[Problem]
Each line in the entries that has the word "slash" has to be copied.

Collected data entries
=======

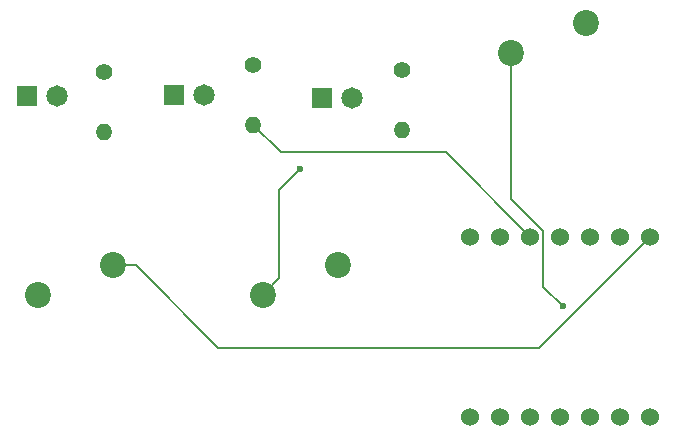
<source format=gbr>
%TF.GenerationSoftware,KiCad,Pcbnew,9.0.1*%
%TF.CreationDate,2025-07-02T16:10:44-04:00*%
%TF.ProjectId,pathfinder,70617468-6669-46e6-9465-722e6b696361,rev?*%
%TF.SameCoordinates,Original*%
%TF.FileFunction,Copper,L2,Bot*%
%TF.FilePolarity,Positive*%
%FSLAX46Y46*%
G04 Gerber Fmt 4.6, Leading zero omitted, Abs format (unit mm)*
G04 Created by KiCad (PCBNEW 9.0.1) date 2025-07-02 16:10:44*
%MOMM*%
%LPD*%
G01*
G04 APERTURE LIST*
%TA.AperFunction,ComponentPad*%
%ADD10C,1.815000*%
%TD*%
%TA.AperFunction,ComponentPad*%
%ADD11R,1.815000X1.815000*%
%TD*%
%TA.AperFunction,ComponentPad*%
%ADD12C,1.524000*%
%TD*%
%TA.AperFunction,ComponentPad*%
%ADD13C,1.400000*%
%TD*%
%TA.AperFunction,ComponentPad*%
%ADD14O,1.400000X1.400000*%
%TD*%
%TA.AperFunction,ComponentPad*%
%ADD15C,2.200000*%
%TD*%
%TA.AperFunction,ViaPad*%
%ADD16C,0.600000*%
%TD*%
%TA.AperFunction,Conductor*%
%ADD17C,0.200000*%
%TD*%
G04 APERTURE END LIST*
D10*
%TO.P,LED2,A*%
%TO.N,Net-(D2-PadA)*%
X134770000Y-54000000D03*
D11*
%TO.P,LED2,C*%
%TO.N,GND*%
X132230000Y-54000000D03*
%TD*%
D10*
%TO.P,LED3,A*%
%TO.N,Net-(D3-PadA)*%
X147270000Y-54225000D03*
D11*
%TO.P,LED3,C*%
%TO.N,GND*%
X144730000Y-54225000D03*
%TD*%
D12*
%TO.P,U1,1,GPIO26/ADC0/A0*%
%TO.N,button1*%
X172540000Y-66000000D03*
%TO.P,U1,2,GPIO27/ADC1/A1*%
%TO.N,button2*%
X170000000Y-66000000D03*
%TO.P,U1,3,GPIO28/ADC2/A2*%
%TO.N,button3*%
X167460000Y-66000000D03*
%TO.P,U1,4,GPIO29/ADC3/A3*%
%TO.N,LED1*%
X164920000Y-66000000D03*
%TO.P,U1,5,GPIO6/SDA*%
%TO.N,LED2*%
X162380000Y-66000000D03*
%TO.P,U1,6,GPIO7/SCL*%
%TO.N,LED3*%
X159840000Y-66000000D03*
%TO.P,U1,7,GPIO0/TX*%
%TO.N,unconnected-(U1-GPIO0{slash}TX-Pad7)*%
X157300000Y-66000000D03*
%TO.P,U1,8,GPIO1/RX*%
%TO.N,unconnected-(U1-GPIO1{slash}RX-Pad8)*%
X157300000Y-81240000D03*
%TO.P,U1,9,GPIO2/SCK*%
%TO.N,unconnected-(U1-GPIO2{slash}SCK-Pad9)*%
X159840000Y-81240000D03*
%TO.P,U1,10,GPIO4/MISO*%
%TO.N,unconnected-(U1-GPIO4{slash}MISO-Pad10)*%
X162380000Y-81240000D03*
%TO.P,U1,11,GPIO3/MOSI*%
%TO.N,unconnected-(U1-GPIO3{slash}MOSI-Pad11)*%
X164920000Y-81240000D03*
%TO.P,U1,12,3V3*%
%TO.N,unconnected-(U1-3V3-Pad12)*%
X167460000Y-81240000D03*
%TO.P,U1,13,GND*%
%TO.N,GND*%
X170000000Y-81240000D03*
%TO.P,U1,14,VBUS*%
%TO.N,unconnected-(U1-VBUS-Pad14)*%
X172540000Y-81240000D03*
%TD*%
D13*
%TO.P,R1,1*%
%TO.N,Net-(D1-PadA)*%
X126250000Y-52085000D03*
D14*
%TO.P,R1,2*%
%TO.N,LED1*%
X126250000Y-57165000D03*
%TD*%
D15*
%TO.P,SW2,1,1*%
%TO.N,button2*%
X146040000Y-68420000D03*
%TO.P,SW2,2,2*%
%TO.N,GND*%
X139690000Y-70960000D03*
%TD*%
D10*
%TO.P,LED1,A*%
%TO.N,Net-(D1-PadA)*%
X122275000Y-54125000D03*
D11*
%TO.P,LED1,C*%
%TO.N,GND*%
X119735000Y-54125000D03*
%TD*%
D13*
%TO.P,R2,1*%
%TO.N,Net-(D2-PadA)*%
X138900000Y-51460000D03*
D14*
%TO.P,R2,2*%
%TO.N,LED2*%
X138900000Y-56540000D03*
%TD*%
D15*
%TO.P,SW3,1,1*%
%TO.N,button3*%
X167040000Y-47920000D03*
%TO.P,SW3,2,2*%
%TO.N,GND*%
X160690000Y-50460000D03*
%TD*%
D13*
%TO.P,R3,1*%
%TO.N,Net-(D3-PadA)*%
X151500000Y-51860000D03*
D14*
%TO.P,R3,2*%
%TO.N,LED3*%
X151500000Y-56940000D03*
%TD*%
D15*
%TO.P,SW1,1,1*%
%TO.N,button1*%
X127040000Y-68420000D03*
%TO.P,SW1,2,2*%
%TO.N,GND*%
X120690000Y-70960000D03*
%TD*%
D16*
%TO.N,GND*%
X165100000Y-71900000D03*
X142900000Y-60275000D03*
%TD*%
D17*
%TO.N,GND*%
X141110000Y-69540000D02*
X139690000Y-70960000D01*
X141110000Y-62065000D02*
X141110000Y-69540000D01*
X160690000Y-50460000D02*
X160690000Y-62806690D01*
X160690000Y-62806690D02*
X163443000Y-65559690D01*
X163443000Y-65559690D02*
X163443000Y-70243000D01*
X163443000Y-70243000D02*
X165100000Y-71900000D01*
X141110000Y-62065000D02*
X142900000Y-60275000D01*
%TO.N,LED2*%
X141235000Y-58875000D02*
X155255000Y-58875000D01*
X155255000Y-58875000D02*
X162380000Y-66000000D01*
X138900000Y-56540000D02*
X141235000Y-58875000D01*
%TO.N,button1*%
X127040000Y-68420000D02*
X128960000Y-68420000D01*
X172540000Y-66000000D02*
X163140000Y-75400000D01*
X128960000Y-68420000D02*
X135940000Y-75400000D01*
X163140000Y-75400000D02*
X135940000Y-75400000D01*
%TD*%
M02*

</source>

=======

[Problem solution]
%TO.N,unconnected-(U1-GPIO0{slash}TX-Pad7)*%
%TO.N,unconnected-(U1-GPIO1{slash}RX-Pad8)*%
%TO.N,unconnected-(U1-GPIO2{slash}SCK-Pad9)*%
%TO.N,unconnected-(U1-GPIO4{slash}MISO-Pad10)*%
%TO.N,unconnected-(U1-GPIO3{slash}MOSI-Pad11)*%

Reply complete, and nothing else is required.